Lewis Hamilton explique son grand changement chez Ferrari : une décision radicale dans son approche des weekend qui a marqué un avant et un après en 2026.

Lewis Hamilton a peut-être trouvé la clé de son adaptation chez Ferrari. Le tournant de sa saison 2026 n’est pas dû à une évolution aérodynamique majeure ou un changement radical de la monoplace, mais dans sa décision personnelle d’abandonner le simulateur de Maranello.
À contre-courant d’une Formule 1 toujours plus dominée par les données et les outils virtuels, le septuple champion du monde a choisi de revenir à une approche plus instinctive. Un pari risqué qui, selon lui, a « énormément » amélioré ses performances et relancé son aventure avec la Scuderia.
L’histoire commence après un début de saison loin des attentes pour le Britannique. Après un premier podium encourageant décroché en Chine — son premier top 3 depuis son arrivée chez Ferrari — Hamilton a connu deux courses plus compliquées au Japon et à Miami, conclues par deux sixièmes places consécutives.

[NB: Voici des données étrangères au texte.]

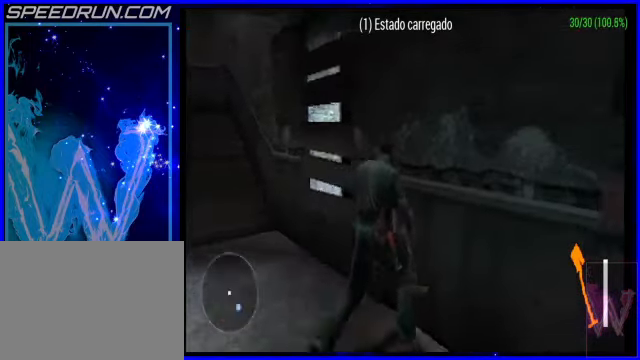
Gameplay with a controller (PlayStation layout); each line is a JSON object with the inputs held at the frame after it. "events" lists button and stick changes between this image and that frame as [ms after this image, input, new state], when the widget could be followed in between. Not read: L2 R2 right_stick.
{"buttons": ["CROSS", "R1"], "left_stick": "center", "events": []}
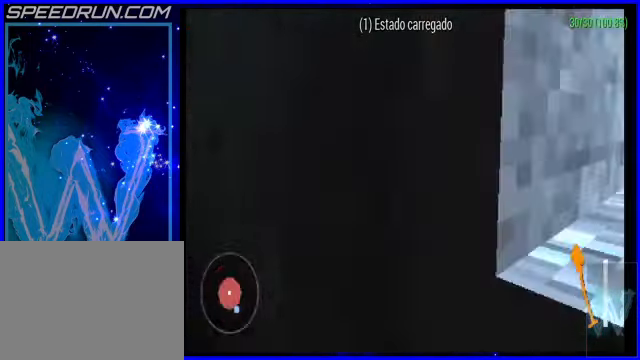
{"buttons": ["CROSS", "R1"], "left_stick": "center", "events": []}
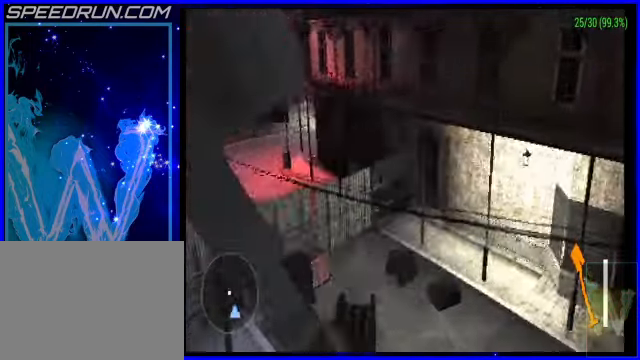
{"buttons": ["CROSS", "R1"], "left_stick": "center", "events": []}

Sa frustration s’est alors concentrée sur le simulateur de Ferrari. Le problème n’était pas l’outil en lui-même, mais la corrélation entre les données virtuelles et la réalité du circuit. Hamilton a expliqué que les réglages préparés en usine ne se traduisaient pas toujours par le comportement attendu une fois la monoplace en piste.
« Vous allez dessus, vous préparez le circuit, vous pilotez et vous réglez la voiture d’une certaine manière… puis vous arrivez sur le circuit et ce réglage ne fonctionne pas », avait-il expliqué après Miami. Par conséquent, le Britannique a décidé de changer complètement son approche avant le Grand Prix du Canada.
À partir de Montréal, Hamilton a choisi de ne plus utiliser le simulateur Ferrari pour préparer ses week-ends de course. Une décision surprenante à une époque où les équipes consacrent des milliers d’heures au développement de leurs modèles virtuels. Mais pour Hamilton, cette méthode correspond davantage à sa façon de fonctionner.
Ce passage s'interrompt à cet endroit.